The Project Tycho® database aims are to advance the availability and use of public health data for science and policy… by acquisition of new data, by building infrastructure for data standardization, integration, quality control, and data redistribution, by developing innovative analytics, and by advocacy.
[Project Tycho® database was named after] the Danish nobleman Tycho Brahe (1546—1601), who is known for his detailed astronomical and planetary observations. Tycho was not able to use all of his data for breakthrough discoveries, but his assistant Johannes Kepler (1571-1630) used Tycho’s data to derive the laws of planetary motion. Similarly, this project aims to advance the availablity of large-scale public health data to the worldwide community to accelerate advancements in scientific discovery and technological progress.

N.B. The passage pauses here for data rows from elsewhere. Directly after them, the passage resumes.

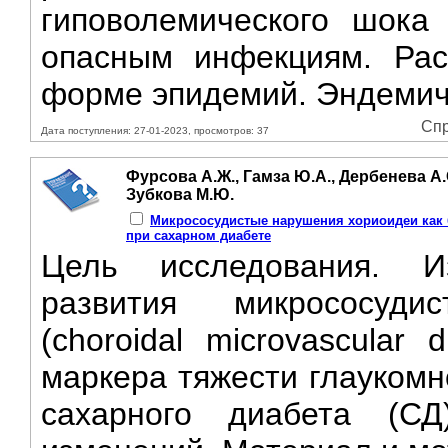
гиповолемического шока
опасным инфекциям. Расп
форме эпидемий. Эндемиче
Спр
Дата поступления: 27-01-2023, просмотров: 37
Фурсова А.Ж., Гамза Ю.А., Дербенева А.С
Зубкова М.Ю.
Микрососудистые нарушения хориоидеи как
при сахарном диабете
Цель исследования. Из
развития микрососуд
(choroidal microvascular
маркера тяжести глаукомн
сахарного диабета (СД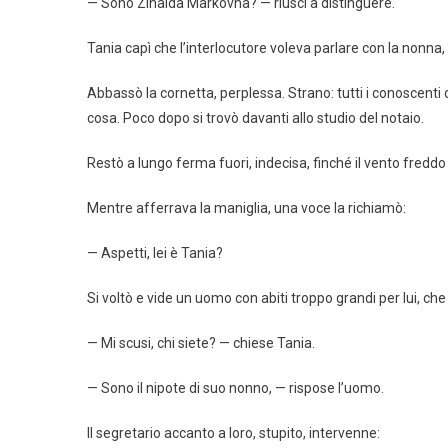
— Sono Zinaida Markovna? — riuscì a distinguere.
Tania capì che l’interlocutore voleva parlare con la nonna, 
Abbassò la cornetta, perplessa. Strano: tutti i conoscenti
cosa. Poco dopo si trovò davanti allo studio del notaio.
Restò a lungo ferma fuori, indecisa, finché il vento freddo
Mentre afferrava la maniglia, una voce la richiamò:
— Aspetti, lei è Tania?
Si voltò e vide un uomo con abiti troppo grandi per lui, c
— Mi scusi, chi siete? — chiese Tania.
— Sono il nipote di suo nonno, — rispose l’uomo.
Il segretario accanto a loro, stupito, intervenne:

Currently, we have completed digitization of the entire history of weekly National Notifiable Disease Surveillance System (NNDSS) reports for the United States (1888-2013) into a database in computable format (Level 3 data). We have standardized a major part of these data for online access (Level 2 data). A subset of the U.S. data was cleaned further and used for a study on the impact of vaccination programs in the United States that was recently published in the NEJM (Level 1 data).

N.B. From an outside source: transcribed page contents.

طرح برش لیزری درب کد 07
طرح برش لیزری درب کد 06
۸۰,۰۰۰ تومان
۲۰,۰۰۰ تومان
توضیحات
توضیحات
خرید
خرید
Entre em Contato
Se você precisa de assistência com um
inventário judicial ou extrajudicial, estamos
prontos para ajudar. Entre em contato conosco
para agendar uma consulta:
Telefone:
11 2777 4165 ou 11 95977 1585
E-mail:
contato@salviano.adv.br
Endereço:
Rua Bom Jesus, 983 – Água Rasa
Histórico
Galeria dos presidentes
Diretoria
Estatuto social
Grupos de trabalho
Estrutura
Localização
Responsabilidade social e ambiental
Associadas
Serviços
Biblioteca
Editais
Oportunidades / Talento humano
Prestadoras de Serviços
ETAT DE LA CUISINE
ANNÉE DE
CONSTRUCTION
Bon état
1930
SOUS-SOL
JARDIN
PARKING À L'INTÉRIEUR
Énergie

The Project Tycho® data are organized as counts. A count is defined as the number of cases or deaths due to a disease in a specific location and time period. A count is equivalent to a data point. During the 126 year period of weekly disease reporting, the types of reports have been changed regularly, leading to different types of data counts across time. This makes the integration and standardization of these data a complex task. Currently, available data are categorized in three levels based on the type of counts included. Level 1 includes different types of counts that have been standardized into a common format for a specific analysis published recently in the NEJM. Level 2data only includes counts that have been reported in a common format, e.g. diseases reported for a one week period and without disease subcategories. These data can be used immediately for analysis, includes a wide range of diseases and locations but this level does not include data that have not been standardized yet. Level 3 data include all the different types of counts ever reported. Although this is the most complete data, the large number of different counts requires extensive standardization and various judgment calls before they can be used for analysis.

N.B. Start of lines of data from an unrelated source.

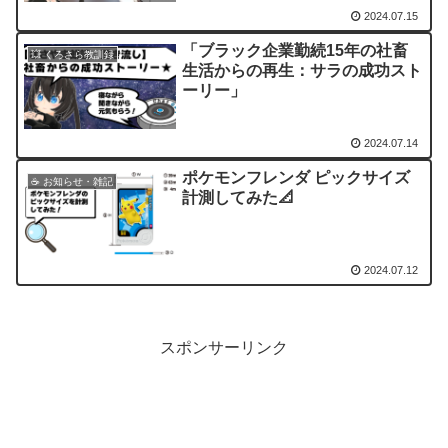
2024.07.15
「ブラック企業勤続15年の社畜
💥 くろさら教訓録
生活からの再生：サラの成功スト
ーリー」
2024.07.14
ポケモンフレンダ ピックサイズ
☕ お知らせ・雑記
計測してみた📐
2024.07.12
スポンサーリンク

Project Tycho® level 1 data include data counts that have been standardized for specific analyses. This involves standardization of various types of data counts into a common format and exclusion of data counts that are not required for a specific purpose. In addition, external data such as population data may have been integrated with diseases data to derive rates or for other applications. Data availability is also dependent on historical reporting priorities and not all diseases were reported by all locations every year.
The current version of level 1 data includes counts at the state level for smallpox, polio, measles, mumps, rubella, hepatitis A, and whooping cough and at the city level for diphtheria. The time period of data varies per disease somewhere between 1916 and 2010. This version includes cases as well as incidence rates per 100,000 population based on historical population estimates. These data have been used by investigators at the University of Pittsburgh to estimate the impact of vaccination programs in the United States, recently published in the New England Journal of Medicine.”
Description source: Willem G. van Panhuis, John Grefenstette, Su Yon Jung, Nian Shong Chok, Anne Cross, Heather Eng, Bruce Y Lee, Vladimir Zadorozhny, Shawn Brown, Derek Cummings, Donald S. Burke. Contagious Diseases in the United States from 1888 to the present. NEJM 2013; 369(22): 2152-2158.